(Dataset items)
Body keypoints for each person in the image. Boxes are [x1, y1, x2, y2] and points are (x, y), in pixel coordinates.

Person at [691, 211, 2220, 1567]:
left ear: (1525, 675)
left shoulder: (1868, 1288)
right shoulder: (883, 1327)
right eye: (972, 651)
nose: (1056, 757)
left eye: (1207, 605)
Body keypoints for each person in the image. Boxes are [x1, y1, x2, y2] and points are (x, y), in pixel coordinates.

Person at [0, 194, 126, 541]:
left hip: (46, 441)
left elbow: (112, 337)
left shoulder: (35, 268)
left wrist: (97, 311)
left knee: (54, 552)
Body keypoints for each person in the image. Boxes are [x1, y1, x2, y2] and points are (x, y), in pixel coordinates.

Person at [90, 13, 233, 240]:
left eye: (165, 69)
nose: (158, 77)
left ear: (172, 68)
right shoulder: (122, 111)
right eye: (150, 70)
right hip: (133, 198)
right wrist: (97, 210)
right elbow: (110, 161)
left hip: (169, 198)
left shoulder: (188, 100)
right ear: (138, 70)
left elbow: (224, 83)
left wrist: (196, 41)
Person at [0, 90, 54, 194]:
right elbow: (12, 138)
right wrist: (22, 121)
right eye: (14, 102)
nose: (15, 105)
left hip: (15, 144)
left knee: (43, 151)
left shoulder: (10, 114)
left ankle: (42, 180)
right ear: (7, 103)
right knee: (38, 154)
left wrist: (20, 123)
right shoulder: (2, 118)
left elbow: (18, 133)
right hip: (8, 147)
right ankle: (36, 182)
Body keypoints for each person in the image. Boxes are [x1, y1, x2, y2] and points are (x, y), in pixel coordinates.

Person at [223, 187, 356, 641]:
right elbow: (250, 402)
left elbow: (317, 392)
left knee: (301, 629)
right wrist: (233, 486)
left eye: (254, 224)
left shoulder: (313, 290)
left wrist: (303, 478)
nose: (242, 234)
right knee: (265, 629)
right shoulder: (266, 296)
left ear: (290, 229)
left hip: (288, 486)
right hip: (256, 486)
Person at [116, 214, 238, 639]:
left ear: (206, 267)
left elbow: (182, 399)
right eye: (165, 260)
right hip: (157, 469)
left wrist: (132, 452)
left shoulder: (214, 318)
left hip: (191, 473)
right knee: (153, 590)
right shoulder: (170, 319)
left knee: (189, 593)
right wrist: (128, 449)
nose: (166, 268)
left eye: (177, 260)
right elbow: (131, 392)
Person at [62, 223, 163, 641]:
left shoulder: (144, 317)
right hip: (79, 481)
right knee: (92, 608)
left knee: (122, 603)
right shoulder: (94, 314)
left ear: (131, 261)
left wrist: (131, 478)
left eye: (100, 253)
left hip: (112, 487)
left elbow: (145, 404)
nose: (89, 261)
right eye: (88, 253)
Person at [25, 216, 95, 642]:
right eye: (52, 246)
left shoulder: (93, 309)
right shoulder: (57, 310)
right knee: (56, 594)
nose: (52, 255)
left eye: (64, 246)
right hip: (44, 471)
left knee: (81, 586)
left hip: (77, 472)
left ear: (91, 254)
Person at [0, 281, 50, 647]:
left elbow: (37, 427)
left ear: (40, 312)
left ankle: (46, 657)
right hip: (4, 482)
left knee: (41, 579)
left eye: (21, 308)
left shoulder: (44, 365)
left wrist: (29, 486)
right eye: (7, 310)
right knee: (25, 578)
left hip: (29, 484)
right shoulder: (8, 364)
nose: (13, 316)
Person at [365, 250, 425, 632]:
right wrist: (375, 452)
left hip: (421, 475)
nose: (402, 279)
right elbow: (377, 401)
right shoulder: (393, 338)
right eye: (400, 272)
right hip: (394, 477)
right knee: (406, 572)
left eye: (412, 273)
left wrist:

# [Exercise requirements]
Find and copy each line above holding "nose".

# [Exercise response]
nose: (1056, 757)
nose: (158, 77)
nose: (15, 105)
nose: (242, 234)
nose: (166, 268)
nose: (89, 261)
nose: (52, 255)
nose: (13, 316)
nose: (402, 279)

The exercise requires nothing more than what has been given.